● Source text:
Jim and I squelched the length of the Zimbabwe falls walking track, often caught in deluges of spray that pounded down on us like a full-pressure shower - we should have taken our soap and shampoo! Walls of cloud totally blocked our view in places, in others shifting and thinning to allow glimpses of the falls hitting and rebounding from the gorge floor. We stood watching the spray climbing up the walls, forced out of the narrow cleavage by the pounding water from the upper Zambezi, and drifting higher and higher into air as if defying gravity, then drifting away when caught by the wind. We walked from lookout to lookout, drenched from head to toe, the power of the downpour pooling water in the bottom of Jim’s "protective" camera bag. It was as if waves of rain were rolling across the gorge to engulf us, even more unlikely under the clear blue sky, We passed more sensible tourists wearing bathers and carrying umbrellas.

 

The rim of the falls gorge is lush and green, running with streams of water from the continuous drenching, the lush ferns, trees and vines dripping. Every facility in the park has been constructed with taste, so different from the exploitation of Niagara Falls I remember from ten years earlier. Here the paths are pebbled, the bridges made of unworked branches and the fountains and rubbish bins built into tree stumps so there is no glaring break in the texture of the forest. Gimmicky souvenirs such as plastic elephant dung and bottles of Zambezi water abound but are kept inside the shop and hotels and don’t extend onto the falls walk.

 

Jim and I walked all the way to Danger Point, the corner where the river exits the falls gorge and visitors can look vertically down walls of smooth black rocks to a narrow arm of stone flimsily reaching out into the turbulence. High-vis bright double rainbows arched over the water here.

 

We made our soggy way back out the main gate and into the curio shops, where we saw beautiful sculptures in stone and wood, the best since Nairobi. My favourites were the carved heads, many using the twisted, rough jutting pieces of raw wood to emphasis facial features – huge pieces carved out of stumps down to narrow branches. The unworked timber contrasting powerfully with the smooth domed skulls and rich grains reminded me of Michelangelo’s Escape sculptures.

 

Wandered from shop to shop, coming across Linda and Gary, and the Canadian team.


I stopped for a closer look at some men carving ivory in the back yard of one shop, seeing the initial sketches on the bone and noticing a stamped number, the government registration of culled ivory. The artists explained that people found with unstamped, hence poached, ivory face very high fines.

 

Then I came across a beautiful wooden bust of a nose-boned Zambezi Valley farmer which I bought with my trusty credit card from a friendly white Zimbabwean. (This is my favourite souvenir of this extraordinary journey and I still own it. He gazes out over my mess from the top of my sitting room bookcase.)

 

Finally dry, Jim and I made our way to the Victoria Falls Hotel for a gargantuan lunch feast of hot and cold buffet, desserts and cheeses, to wonderful light, airy background music from a band playing a collection of xylophone type instruments utilizing the different tones of hollowed gourds, drums and other percussion instruments.

● Required task A:
Summarize the account of the Victoria Falls visit in two sentences.
The text above and the records come from separate, unrelated sources.

● Information supplied:
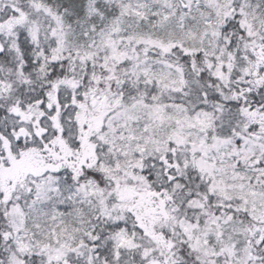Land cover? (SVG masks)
<instances>
[{
	"label": "snow or ice",
	"instance_id": "snow-or-ice-1",
	"mask_svg": "<svg viewBox=\"0 0 264 264\" xmlns=\"http://www.w3.org/2000/svg\"><path fill=\"white\" fill-rule=\"evenodd\" d=\"M0 264H264V0H0Z\"/></svg>",
	"mask_w": 264,
	"mask_h": 264
}]
</instances>
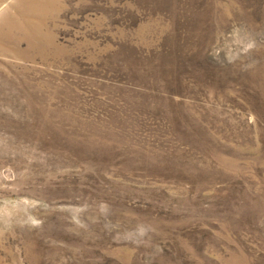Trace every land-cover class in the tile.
<instances>
[{"label": "rangeland", "instance_id": "obj_1", "mask_svg": "<svg viewBox=\"0 0 264 264\" xmlns=\"http://www.w3.org/2000/svg\"><path fill=\"white\" fill-rule=\"evenodd\" d=\"M0 264H264V0H0Z\"/></svg>", "mask_w": 264, "mask_h": 264}]
</instances>
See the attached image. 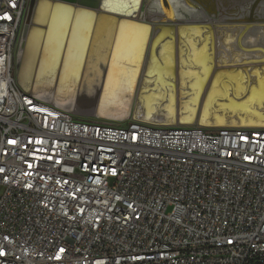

● Required task B:
Print all of the records above line for line, leaving out the pictures.

● Right answer A:
The writer and Jim walked the length of the spray-drenched falls track on the Zimbabwe side as far as Danger Point, where double rainbows arched over the water, and the park's facilities were built with taste to blend into the forest. Afterward they browsed the curio shops, where the writer bought a wooden bust of a Zambezi Valley farmer, and then had a huge buffet lunch at the Victoria Falls Hotel.

● Right answer B:
Land cover? (SVG masks)
<instances>
[{
	"label": "snow or ice",
	"instance_id": "snow-or-ice-1",
	"mask_svg": "<svg viewBox=\"0 0 264 264\" xmlns=\"http://www.w3.org/2000/svg\"><path fill=\"white\" fill-rule=\"evenodd\" d=\"M0 264H264V0H0Z\"/></svg>",
	"mask_w": 264,
	"mask_h": 264
}]
</instances>
Trace every land-cover class in the tile.
<instances>
[{"label": "rangeland", "instance_id": "obj_1", "mask_svg": "<svg viewBox=\"0 0 264 264\" xmlns=\"http://www.w3.org/2000/svg\"><path fill=\"white\" fill-rule=\"evenodd\" d=\"M0 264H264V0H0Z\"/></svg>", "mask_w": 264, "mask_h": 264}]
</instances>
See the attached image. 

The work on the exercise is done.